Currently, the trend in working life increasingly favours ‘leisure before pay’. This means workers often want longer leave, for example to go on world trips or to fulfill other dreams that are not feasible during the working day. But when they do so, they also do without part of their salary. A sabbatical (contractually agreed special leave) makes this possible in principle. But employers are usually sceptical about it, not least because of the financial burdens caused by the temporary absence of a member of the workforce.
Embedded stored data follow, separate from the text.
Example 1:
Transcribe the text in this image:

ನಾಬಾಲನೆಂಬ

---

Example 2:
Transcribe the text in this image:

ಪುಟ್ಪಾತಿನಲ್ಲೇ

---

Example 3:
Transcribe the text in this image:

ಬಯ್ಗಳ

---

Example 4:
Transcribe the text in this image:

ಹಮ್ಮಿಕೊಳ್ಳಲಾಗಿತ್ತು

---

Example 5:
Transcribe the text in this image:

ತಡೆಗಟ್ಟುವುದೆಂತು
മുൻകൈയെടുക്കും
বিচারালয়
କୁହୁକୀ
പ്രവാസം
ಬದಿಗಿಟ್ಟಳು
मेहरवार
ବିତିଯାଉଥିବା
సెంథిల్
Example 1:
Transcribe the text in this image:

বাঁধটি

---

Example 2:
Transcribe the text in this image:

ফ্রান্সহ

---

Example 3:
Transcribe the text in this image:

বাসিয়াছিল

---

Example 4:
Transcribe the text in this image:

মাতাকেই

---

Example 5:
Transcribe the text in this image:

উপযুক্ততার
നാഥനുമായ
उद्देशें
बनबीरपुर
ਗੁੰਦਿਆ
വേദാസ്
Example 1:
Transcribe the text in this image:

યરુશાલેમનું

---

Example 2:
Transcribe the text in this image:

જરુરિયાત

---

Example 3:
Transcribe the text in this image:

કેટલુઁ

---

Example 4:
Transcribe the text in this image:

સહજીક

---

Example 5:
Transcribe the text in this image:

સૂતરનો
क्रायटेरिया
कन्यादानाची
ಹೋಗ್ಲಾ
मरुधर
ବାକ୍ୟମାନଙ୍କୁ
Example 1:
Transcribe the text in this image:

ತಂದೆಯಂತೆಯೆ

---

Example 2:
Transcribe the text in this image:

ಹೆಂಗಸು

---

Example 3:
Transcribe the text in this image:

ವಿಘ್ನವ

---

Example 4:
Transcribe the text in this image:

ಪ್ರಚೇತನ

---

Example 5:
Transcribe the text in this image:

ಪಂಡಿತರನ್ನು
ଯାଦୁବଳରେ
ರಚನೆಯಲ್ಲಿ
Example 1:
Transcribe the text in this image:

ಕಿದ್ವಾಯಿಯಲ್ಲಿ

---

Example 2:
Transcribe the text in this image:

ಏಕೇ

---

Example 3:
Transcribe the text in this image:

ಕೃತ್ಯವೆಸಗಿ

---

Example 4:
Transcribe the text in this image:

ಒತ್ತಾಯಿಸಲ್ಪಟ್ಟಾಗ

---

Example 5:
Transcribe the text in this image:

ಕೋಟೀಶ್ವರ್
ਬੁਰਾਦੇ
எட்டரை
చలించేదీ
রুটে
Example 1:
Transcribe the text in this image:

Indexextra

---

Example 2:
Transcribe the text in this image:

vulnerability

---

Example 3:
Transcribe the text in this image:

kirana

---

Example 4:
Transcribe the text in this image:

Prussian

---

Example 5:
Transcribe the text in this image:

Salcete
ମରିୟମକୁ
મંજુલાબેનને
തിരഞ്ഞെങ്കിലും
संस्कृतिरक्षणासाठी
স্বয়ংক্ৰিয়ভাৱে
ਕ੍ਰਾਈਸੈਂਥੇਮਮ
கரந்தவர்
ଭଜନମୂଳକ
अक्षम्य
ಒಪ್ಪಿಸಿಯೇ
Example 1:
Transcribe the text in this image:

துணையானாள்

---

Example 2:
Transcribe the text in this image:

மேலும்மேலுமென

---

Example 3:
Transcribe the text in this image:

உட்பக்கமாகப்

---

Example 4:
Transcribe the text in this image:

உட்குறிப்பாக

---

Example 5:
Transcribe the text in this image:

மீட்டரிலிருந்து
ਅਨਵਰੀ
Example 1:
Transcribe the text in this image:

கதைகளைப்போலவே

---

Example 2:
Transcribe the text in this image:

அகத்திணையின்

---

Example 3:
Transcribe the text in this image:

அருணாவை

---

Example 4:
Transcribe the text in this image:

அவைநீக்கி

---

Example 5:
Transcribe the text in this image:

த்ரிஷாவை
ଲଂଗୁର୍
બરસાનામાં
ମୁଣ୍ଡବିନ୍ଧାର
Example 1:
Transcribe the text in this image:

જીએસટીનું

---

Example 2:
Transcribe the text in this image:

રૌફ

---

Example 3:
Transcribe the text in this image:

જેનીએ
Recent case law of the Federal Labour Court (‘BAG’) has now provided some assistance by at least relieving the employer of the burden of honouring ongoing leave entitlements.
What is it all about?
As with the ‘block model’ of early retirement (where employees reduce their salary in the years leading up to early retirement then receive the amount saved when they retire), sabbaticals raise the question of whether new entitlement to annual leave is generated during the sabbatical; whether ‘holidays during holidays’ need to be granted. There are further question marks over the actual payment date for the holiday pay the employee acquired by doing extra work in the so-called ‘saving phase’ before they take special leave. The BAG has finally decided both questions on 18 September 2018 and 19 March 2019, eliminating uncertainty for employers.
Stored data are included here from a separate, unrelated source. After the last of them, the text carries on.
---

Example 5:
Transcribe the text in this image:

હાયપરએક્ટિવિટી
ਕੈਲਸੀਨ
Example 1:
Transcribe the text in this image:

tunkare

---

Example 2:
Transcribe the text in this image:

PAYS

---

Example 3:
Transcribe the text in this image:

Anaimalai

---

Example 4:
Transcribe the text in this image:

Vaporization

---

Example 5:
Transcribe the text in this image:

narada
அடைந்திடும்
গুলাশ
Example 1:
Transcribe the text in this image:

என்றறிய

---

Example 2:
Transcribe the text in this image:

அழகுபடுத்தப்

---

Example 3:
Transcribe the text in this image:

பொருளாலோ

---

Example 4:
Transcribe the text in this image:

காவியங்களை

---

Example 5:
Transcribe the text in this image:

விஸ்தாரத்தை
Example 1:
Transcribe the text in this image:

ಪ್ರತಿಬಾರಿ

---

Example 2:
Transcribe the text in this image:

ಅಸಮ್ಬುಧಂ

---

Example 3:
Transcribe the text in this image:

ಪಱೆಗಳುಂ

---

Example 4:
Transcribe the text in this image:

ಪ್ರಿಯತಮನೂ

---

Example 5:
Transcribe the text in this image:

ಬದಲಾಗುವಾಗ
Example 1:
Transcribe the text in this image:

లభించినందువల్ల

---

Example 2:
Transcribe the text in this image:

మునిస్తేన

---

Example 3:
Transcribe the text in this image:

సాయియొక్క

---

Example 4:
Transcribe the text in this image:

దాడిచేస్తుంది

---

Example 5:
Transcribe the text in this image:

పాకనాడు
Saved holiday pay should only be paid out during the leave phase
The background to the 18 September 2018 BAG decision (9 AZR 159/18) was a sabbatical agreement according to which an employee was granted reduced compensation both ‘during the saving phase and during the sabbatical year’. Here the BAG considered this to be a deferral of the pay out date of the additional (work and holiday) remuneration acquired during the savings phase until the leave phase. Consequently, during the saving phase, the worker would only receive remuneration that corresponded to the part-time rate over the entire duration of the agreement. Since the agreement did not differentiate between pay and holiday pay received by the employee, this also applied to holiday pay entitlement.
In the same way as an employee who takes the block model of early retirement, an employee works full time at a part-time rate to make advance payments in anticipation of the subsequent leave phase and only receives the corresponding compensation during the leave.
No holiday entitlement during a sabbatical
In its judgment of 19 March 2019 (9 AZR 315/17), the ninth Senate of the BAG significantly shifted case law on the accrual of holiday entitlement during a suspended employment relationship.
Legally, the amount of the minimum holiday entitlement (within the meaning of section 3(1) of the Federal Vacation Act, Bundesurlaubgesetz ‘BUrlG’) is determined by the distribution of work over the week. For example, you are entitled to 24 days’ holiday for a six-day week and statutory minimum holiday of 20 days for a five-day week. Logically this means that no holiday entitlement should arise if a worker does not work at all because of agreed special leave in a calendar year. The BAG has now reached the same conclusion. From the current press release (the full judgment is not yet published), the BAG now takes into account the fact that the contracting parties temporarily suspend their main performance obligations when calculating the duration of leave. In short: without the duty to work there is no entitlement to holiday!
As recently as 2014, the ninth Senate ruled that holiday entitlement continued to accrue during a suspended employment relationship (BAG, judgment of 06.05.2014 – 9 AZR 678/12 ). The legally defined calculation to establish holiday entitlement (as described above) has not yet been implemented for cases of special leave. Since 19 March 2019, however, a reduction of holidays outside the legally regulated cases (such as the possibility of a reduction during parental leave, under section 17 (1) sentence 1 of the Federal Parental Allowance and Parental Leave Act , Bundeselterngeld und Elternzeitgesetz, ‘BEEG’) is possible if there is a temporary exemption from the obligation to work, and there is a separate agreement between the employee and the employer.
In addition to the agreement relating to sabbaticals, this should also include the block model of early retirement, so that during the ‘passive’ phase of early retirement, during which there is no obligation to work, no holiday entitlement can arise (LAG Dusseldorf, judgment of 13 July 2018 – 6 Sa 272/18 ; revision by the BAG pending under the reference: 9 AZR 481/18).
The new conclusions of the ninth Senate are convincing in every respect. The savings phase and the additional work and holiday pay received during this period serve to finance the leave phase. Consequently, the date for payment must be moved to the leave phase. This ensures that the employee receives holiday pay equal to the amount he or she would have received if work had been performed.
As a consequence, holiday entitlement cannot accrue and holiday pay claims can no longer arise in the leave phase, since these would be added to the holiday pay claims already incurred in the saving phase and later due. In this case, the remuneration received from work and holiday entitlements would no longer be equal to the pay the employee would have acquired without taking the leave. This would also mean other part-time workers would be treated unequally. With its change in practice, the BAG has revived the intention behind holiday: that is, to recuperate from work.